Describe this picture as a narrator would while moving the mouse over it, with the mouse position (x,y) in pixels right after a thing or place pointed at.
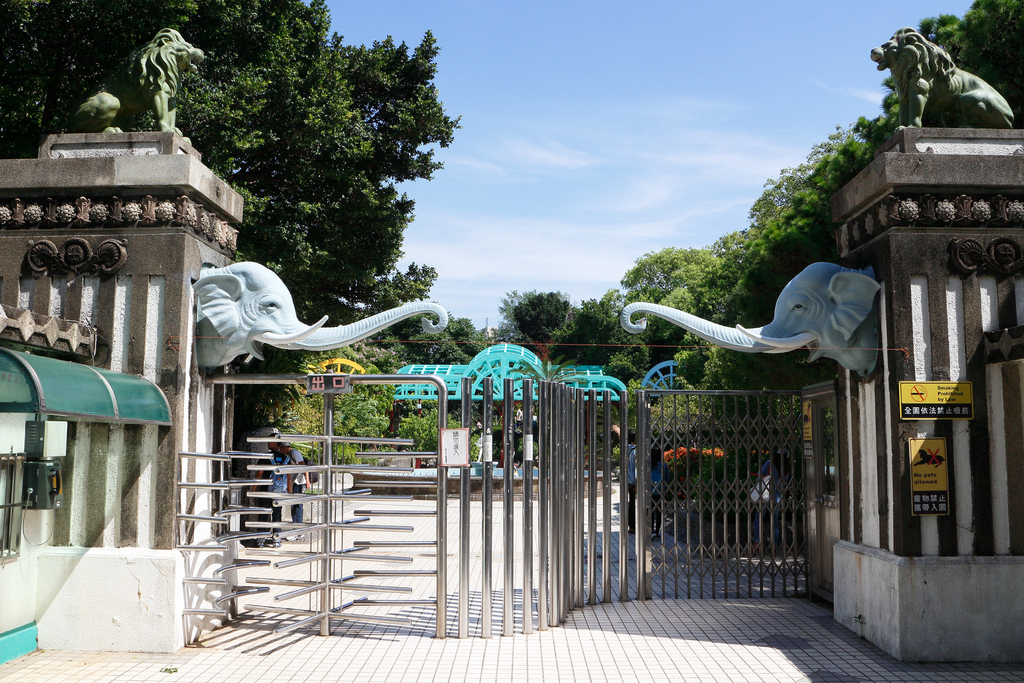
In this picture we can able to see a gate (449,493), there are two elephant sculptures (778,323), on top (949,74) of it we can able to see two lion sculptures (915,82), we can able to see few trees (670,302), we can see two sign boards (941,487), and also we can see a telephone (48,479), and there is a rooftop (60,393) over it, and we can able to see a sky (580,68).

* * *

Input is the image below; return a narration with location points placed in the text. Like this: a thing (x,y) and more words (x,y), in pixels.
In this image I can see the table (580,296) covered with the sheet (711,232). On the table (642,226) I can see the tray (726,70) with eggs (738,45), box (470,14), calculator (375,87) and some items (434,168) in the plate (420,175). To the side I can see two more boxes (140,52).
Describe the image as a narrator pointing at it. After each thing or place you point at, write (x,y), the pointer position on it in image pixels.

» TASK PROMPT
Restate word for word the entries above from the line with "Input is the" through the line with "Describe the image", inclusive, leaving out everything else.

» THE ANSWER
Input is the image below; return a narration with location points placed in the text. Like this: a thing (x,y) and more words (x,y), in pixels.
In this image I can see the table (580,296) covered with the sheet (711,232). On the table (642,226) I can see the tray (726,70) with eggs (738,45), box (470,14), calculator (375,87) and some items (434,168) in the plate (420,175). To the side I can see two more boxes (140,52).
Describe the image as a narrator pointing at it. After each thing or place you point at, write (x,y), the pointer position on it in image pixels.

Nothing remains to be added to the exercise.